Taos Aït Si Slimane : Il nous manque pour l’instant les réactions de nos amis et experts Belges, Jean-Louis Deneubourg et Serge Aron, j’aimerais bien les entendre.
Stéphane QUERBES : J’ai eu une excellente expérience en Belgique, j’ai fait une exposition sur les quatre éléments (la terre, l’eau, l’air, le feu), au Palais Royal de Bruxelles, dans la grande Galerie des Glaces, j’ai trouvé les Belges extrêmement ouverts à mes idées, c’était vraiment passionnant. J’ai hâte, moi aussi, de connaître les réactions des myrmécologues Belges.
Taos Aït Si Slimane : Espérons alors que nos amis Belges, Jean-Louis Deneubourg et Serge Aron, favorisent l’éventualité de son itinérance en Belgique.
Stéphane QUERBES : Faire tourner cette exposition me semble en effet une excellente idée, c’était d’ailleurs un point important de mon concept.
Taos Aït Si Slimane : Quel a été le regard de la profession sur votre travail ?
Stéphane QUERBES : Pour l’instant je ne l’ai pas encore mesuré parce que j’étais accaparé par d’autres projets qui me prennent beaucoup de temps, mais des amis photographes sont passés voir l’exposition, et leurs retours sont très positifs !
Taos Aït Si Slimane : Pour finir, si cette aventure était à refaire, embarqueriez-vous dans le vaisseau Palais de la Découverte ?
Stéphane QUERBES : Absolument, et avec le même plaisir, à une réserve près, par rapport à mon intention d’origine.

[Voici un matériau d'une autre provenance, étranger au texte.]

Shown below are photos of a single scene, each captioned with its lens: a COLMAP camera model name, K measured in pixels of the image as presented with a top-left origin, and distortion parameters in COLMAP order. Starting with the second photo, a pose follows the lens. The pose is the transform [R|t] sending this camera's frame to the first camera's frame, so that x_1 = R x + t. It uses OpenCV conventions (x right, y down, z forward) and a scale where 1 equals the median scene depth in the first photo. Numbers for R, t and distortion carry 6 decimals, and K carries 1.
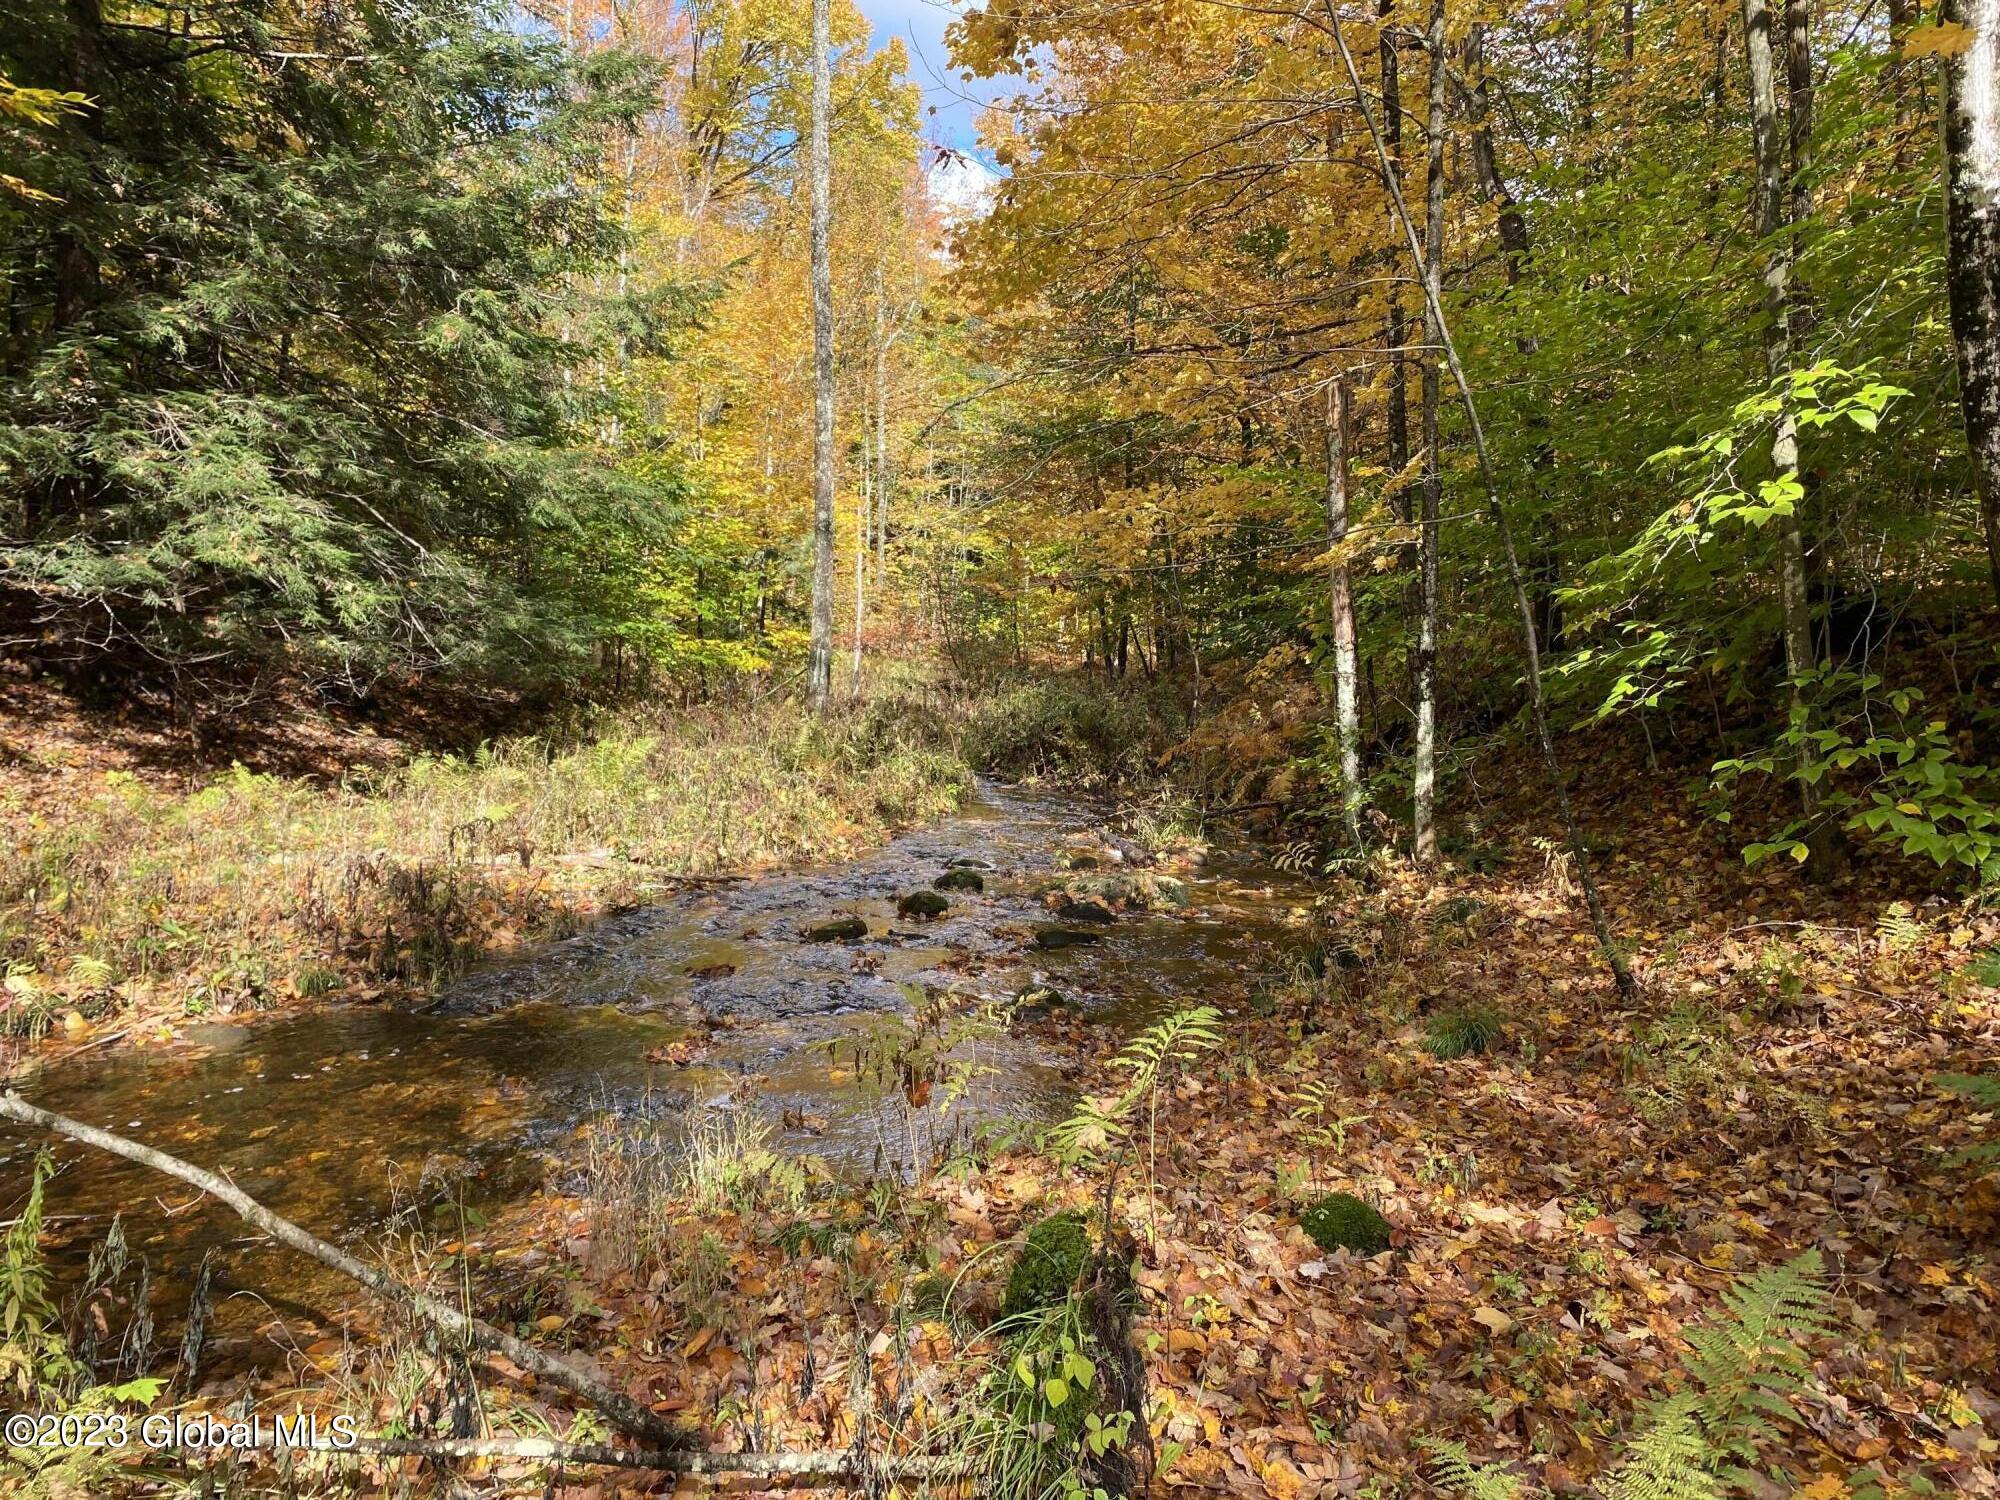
lens RADIAL K [[1514.2, 0, 1000.0], [0, 1514.2, 750.0], [0, 0, 1]] dist [0.206096, -0.400985]
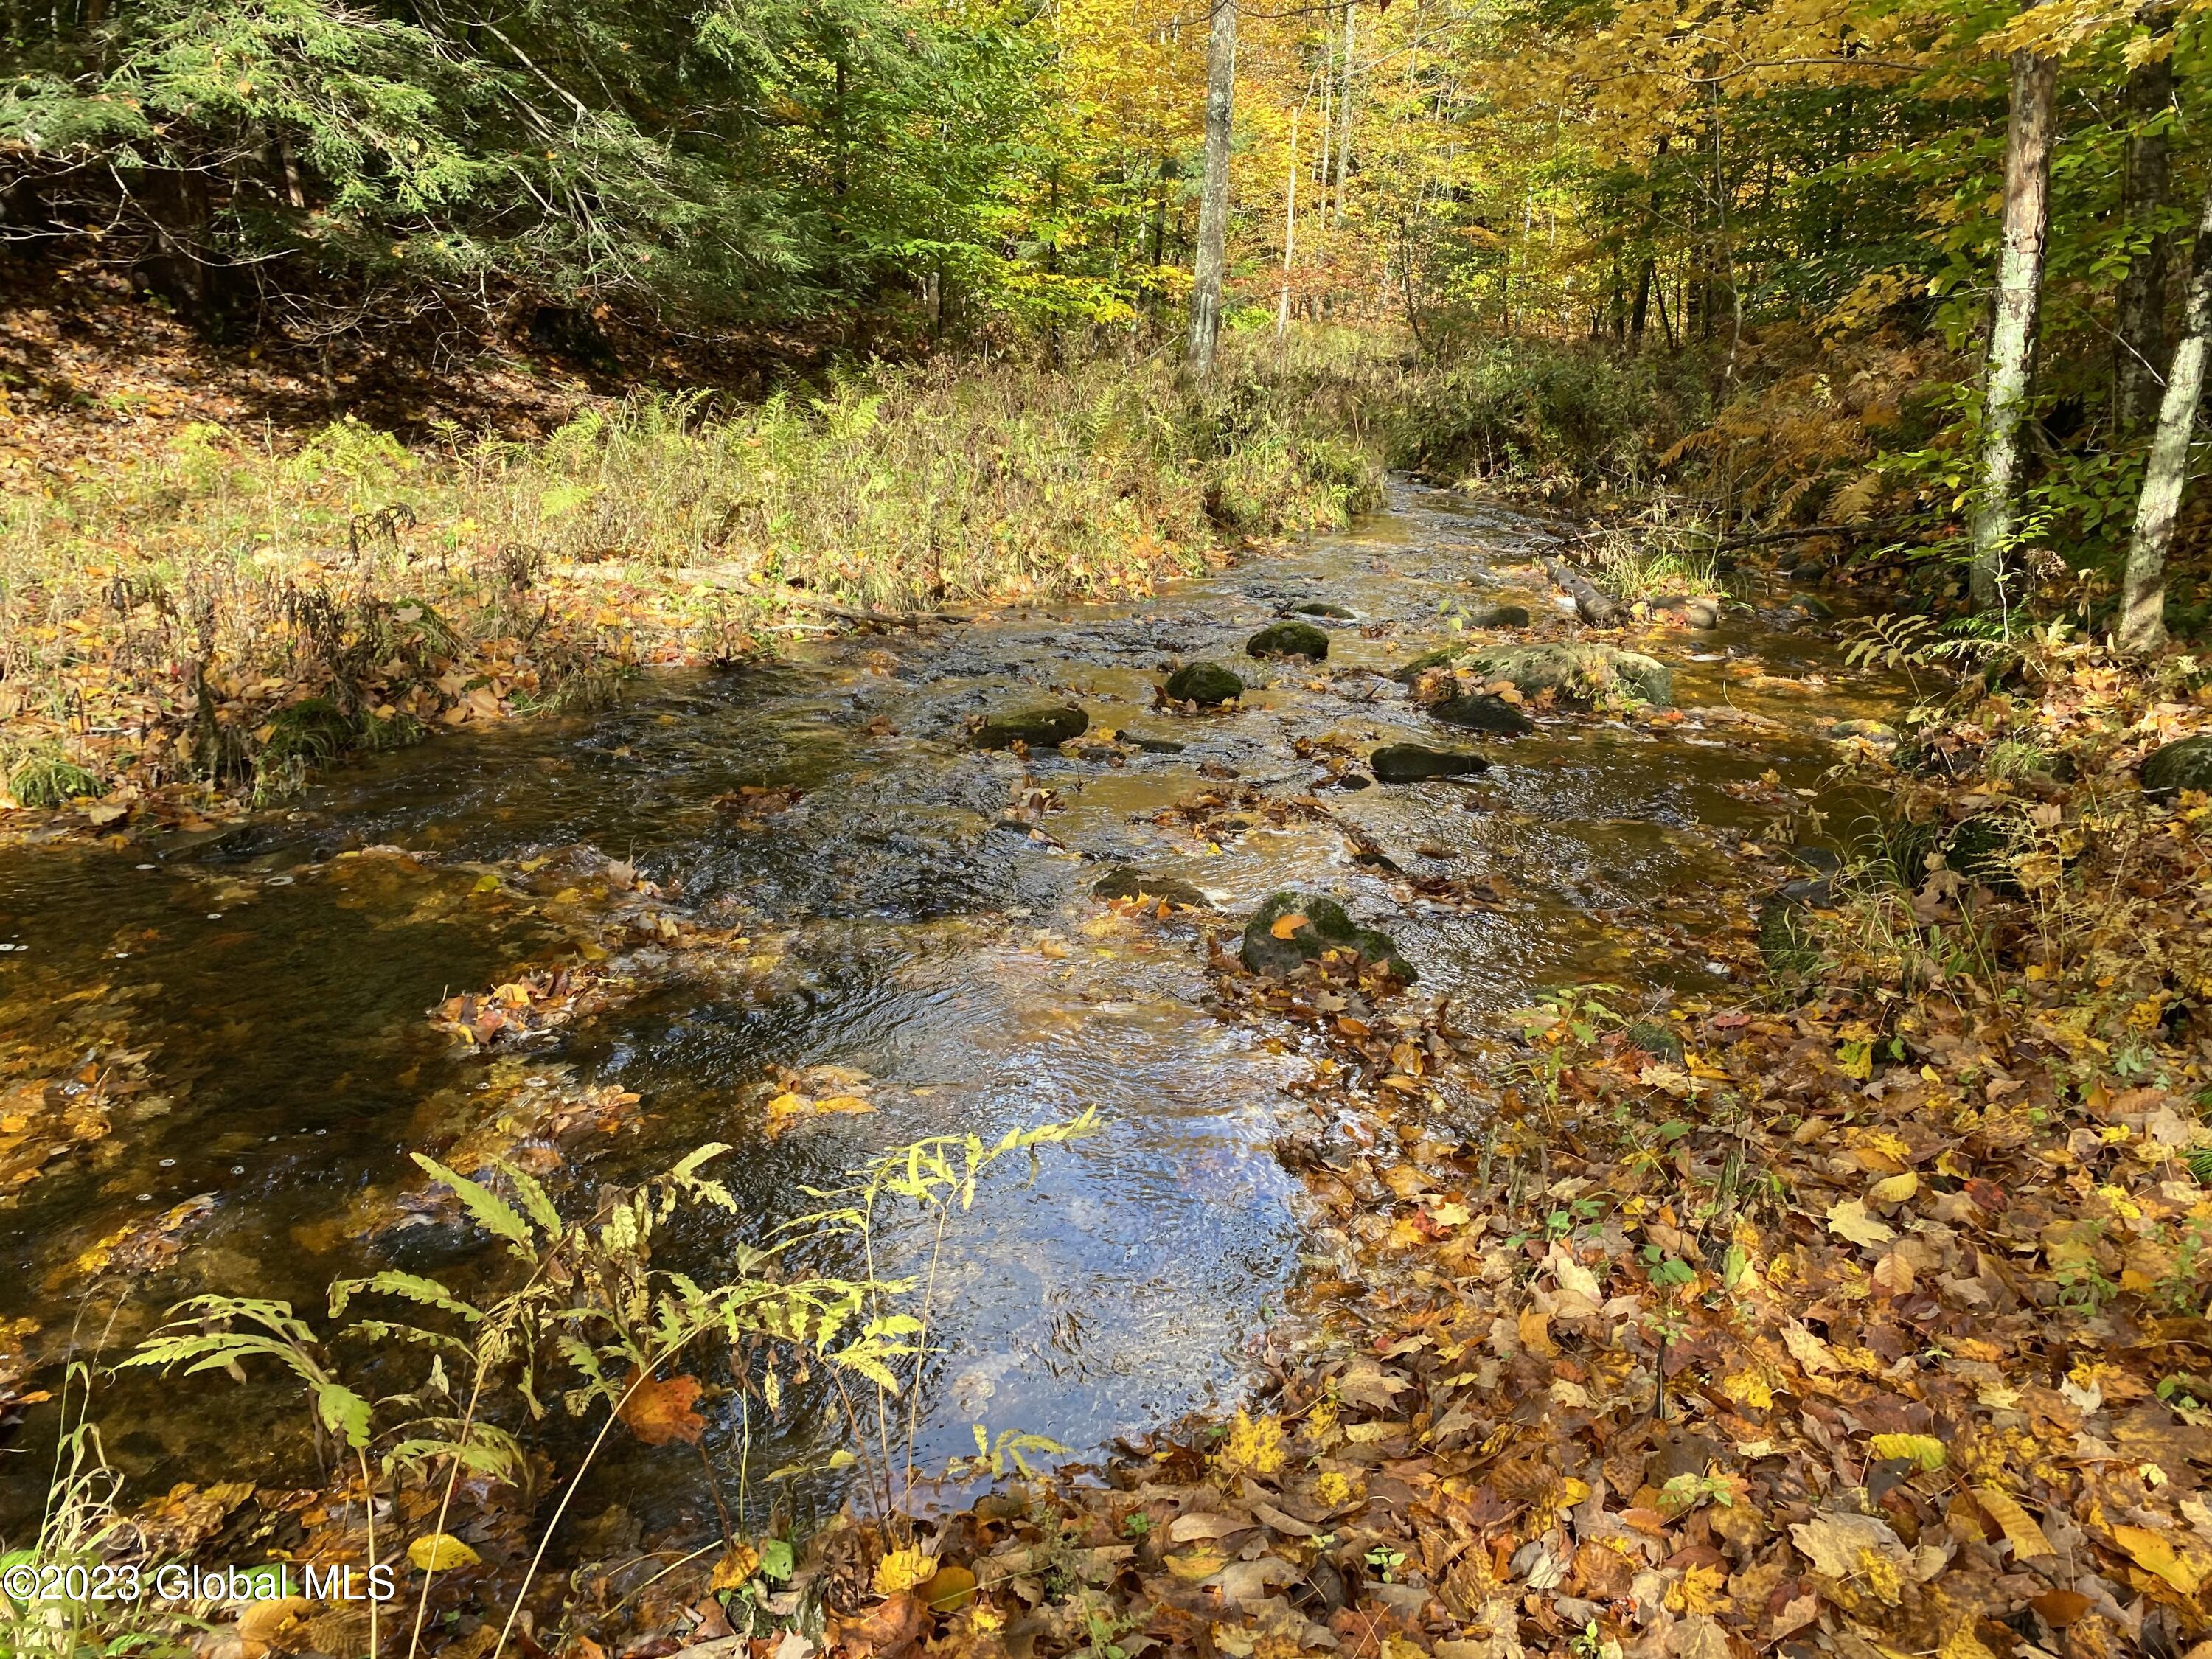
lens RADIAL K [[1698.7, 0, 1107.4], [0, 1698.7, 864.2], [0, 0, 1]] dist [0.038308, -0.041572]
pose [[0.977290, 0.077687, -0.197152, 0.036968], [-0.028433, 0.970036, 0.241293, 0.007822], [0.209990, -0.230207, 0.950215, 0.250132]]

Je chercherai d’abord d’autres partenaires et sponsors financiers afin de tirer plus vers une exposition art-science, dans laquelle il y aurait bien évidemment les contenus scientifiques qu’on y trouve actuellement, mais le tout inclus dans une subtile et solide gangue artistique, en un mot une immersion dans un environnement ou la créativité, l’imaginaire et la rêverie auraient été les guides discrets vers le savoir.
Taos Aït Si Slimane : Vous auriez donc opté pour un projet accueilli, mais validé et soutenu scientifiquement par les experts du Palais, disons une enveloppe globale et principale plutôt qu’une partie même parfaitement intégrée ?
Stéphane QUERBES : Tout à fait. C’est justement ce que je disais tout à l’heure, inverser les proportions, qu’il y ait un maximum de portraits géants, il devait y avoir un tirage d’une fourmi de profil qui mesurait dix mètres de long, il devait y avoir des fourmis gigantesques pour que les visiteurs se sentent vraiment minuscules et qu’idéalement ils puissent se sentir comme une fourmi dans la nature. Mon idée était une confrontation de taille et d’émotion parce qu’elles sont tellement magnifiques, vues sur ces tirages gigantesques, qu’elles forcent l’émotion, l’intérêt et le respect.
Taos Aït Si Slimane : Ce premier pas étant réussi au Palais de la Découverte, je vous souhaite de réussir votre prochaine étape avec un déploiement plein et entier de votre intention esthétique et intellectuelle. Merci Beaucoup, Stéphane QUERBES, pour cet échange et pour la qualité de votre travail.
Stéphane QUERBES : Merci à vous, c’était un plaisir.